Given data: Begin
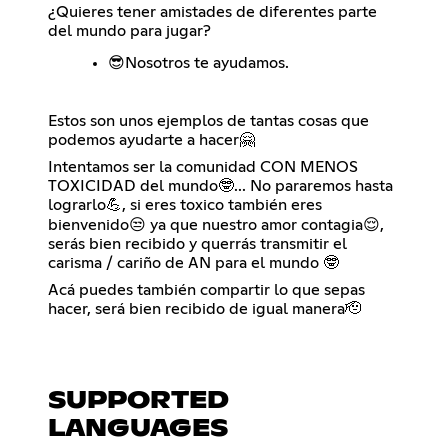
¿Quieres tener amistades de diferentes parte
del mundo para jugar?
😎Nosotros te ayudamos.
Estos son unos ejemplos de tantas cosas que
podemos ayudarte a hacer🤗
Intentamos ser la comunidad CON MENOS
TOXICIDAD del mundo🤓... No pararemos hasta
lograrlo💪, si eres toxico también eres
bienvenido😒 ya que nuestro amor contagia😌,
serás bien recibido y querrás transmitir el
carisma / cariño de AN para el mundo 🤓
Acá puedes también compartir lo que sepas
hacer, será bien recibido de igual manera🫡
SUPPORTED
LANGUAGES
Given data: End
_Exercise aim_
Please put the lines of text from the records into a numbered list, skipping any blank lines. Leave the pictures out of your answer.

_Result below_
1. ¿Quieres tener amistades de diferentes parte
2. del mundo para jugar?
3. 😎Nosotros te ayudamos.
4. Estos son unos ejemplos de tantas cosas que
5. podemos ayudarte a hacer🤗
6. Intentamos ser la comunidad CON MENOS
7. TOXICIDAD del mundo🤓... No pararemos hasta
8. lograrlo💪, si eres toxico también eres
9. bienvenido😒 ya que nuestro amor contagia😌,
10. serás bien recibido y querrás transmitir el
11. carisma / cariño de AN para el mundo 🤓
12. Acá puedes también compartir lo que sepas
13. hacer, será bien recibido de igual manera🫡
14. SUPPORTED
15. LANGUAGES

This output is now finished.